Fragmento seleccionado:
______

Otra cuestión es que la cultura es muy machista y existen muchas desigualdades entre hombres y mujeres. Las mujeres tienen menos acceso a la educación y a la salud y los casos de violaciones domésticas son muy frecuentes. Además, el acceso al crédito es lo más difícil para los campesinos, lo que imposibilita el acceso a la tenencia de la tierra.

Es importante destacar que desde los últimos 40 años se da un proceso de “ONGización” del país. Esto se intensificó más con el terremoto de 2010. Hoy tener una ONG en Haití se ha convertido en una actividad muy rentable.

– ¿Qué rol tienen las ONG en Haití?

– Distintas ONGs han hecho pie en el país para capturar fondos de la ayuda internacional. Por la inestabilidad política, el Estado no es priorizado como receptor de esos fondos. Entonces las ONG se han convertido también en un “segundo Estado”, y eso trajo como consecuencia un debilitamiento de los movimientos populares. Se encaminaron más hacia la búsqueda de proyectos vinculados con ONGs para garantizar algunas necesidades a corto plazo como en el tema alimentario, el cultivo, la salud, y con esto han dejado de lado la disputa de derechos con el Estado.

______

Datos a continuación:
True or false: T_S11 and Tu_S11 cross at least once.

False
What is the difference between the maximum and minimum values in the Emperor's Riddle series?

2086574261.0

______

Tu tarea:
¿Coinciden con el fragmento sobre Haití estas afirmaciones? Responde sí o no a cada una y cita literalmente las palabras del fragmento que lo deciden.
(a) El proceso de "ONGización" del país se intensificó con el terremoto de 2010.
(b) El Estado es el receptor prioritario de los fondos de la ayuda internacional.
(c) La presencia de las ONG fortaleció los movimientos populares.

Respuesta del ejercicio:
(a) Sí: "Esto se intensificó más con el terremoto de 2010."
(b) No: "Por la inestabilidad política, el Estado no es priorizado como receptor de esos fondos."
(c) No: "eso trajo como consecuencia un debilitamiento de los movimientos populares."